The case before the Ninth Circuit involved CIDs issued to the Tribal Lending Entities as part of an investigation into whether small-dollar online lenders were violating federal consumer financial laws. Unlike the other pending challenges to the CFPB’s investigative authority, the Tribal Lending Entities did not claim that the nature of their activities (lending money) was outside the scope of the CFPB’s authority. Instead, they argued that the CFPB’s investigative powers – which are limited to sending CIDs to “persons” – did not authorize the agency to send such demands to tribal entities. The Ninth Circuit disagreed.

The court first noted that it was to review de novo “whether the [CFPB] plainly lacked jurisdiction to issue the investigative demands.” The court noted in a footnote that the Tribal Lending Entities had argued that the “plainly lacking” standard was inapplicable. The Tribal Lending Entities had indeed made such an argument in their reply brief, but had failed to articulate an alternative standard they believed applied, other than framing the question as “whether the subpoenaed party is subject to a particular federal law.”
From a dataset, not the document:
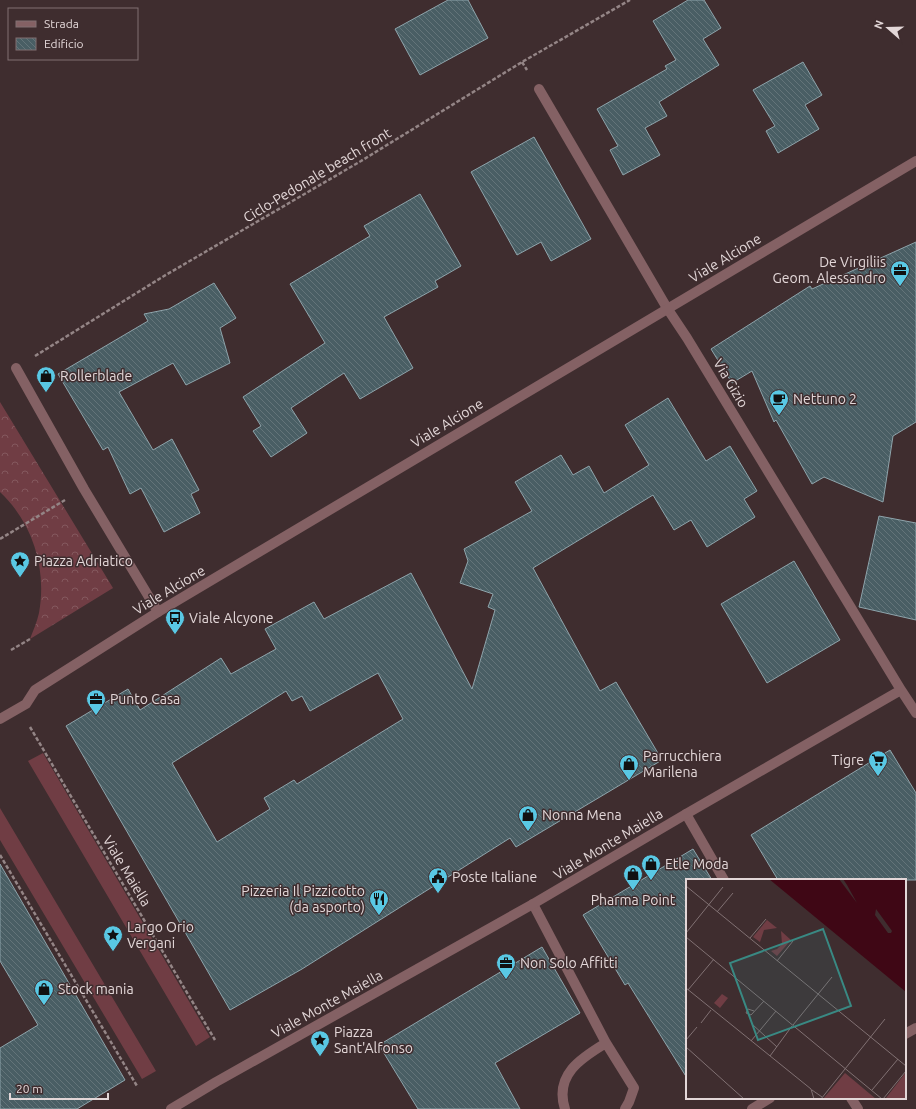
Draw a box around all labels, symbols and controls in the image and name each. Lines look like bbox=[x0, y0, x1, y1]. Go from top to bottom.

The Court’s substantive analysis began by noting that the Dodd-Frank Act is properly characterized as a law of general applicability and that the Ninth Circuit has “consistently held that similar laws of general applicability govern tribal entities unless Congress has explicitly provided otherwise.” The court then rejected the Tribal Lending Entities’ argument, which rested on Supreme Court precedent holding that the statutory term “person” generally excludes sovereign entities such as states and Native American tribes. Finding the Supreme Court’s ruling to set forth only a presumption, the court looked to the statutory language at issue (the Dodd-Frank Act’s definition of “State” as including Indian tribes) and held that it did not warrant curtailing the CFPB’s investigation. The court similarly rejected the Tribal Entities’ legislative history argument by noting that the “attenuated references” in the legislative history on which the Tribal Lending Entities relied “do not demonstrate that jurisdiction is ‘plainly lacking.’”

While the court’s decision is a victory for the CFPB, it is one limited in scope given the decision’s narrow focus on the particular statutory interpretation question at issue. It remains to be seen whether it has any impact on other pending challenges to the CFPB’s investigative authority. At least three such cases are currently pending, with one scheduled to be argued before the D.C. Circuit next month. (Mayer Brown filed amicus briefs on behalf of the Chamber of Commerce in two of those cases, available here and here.)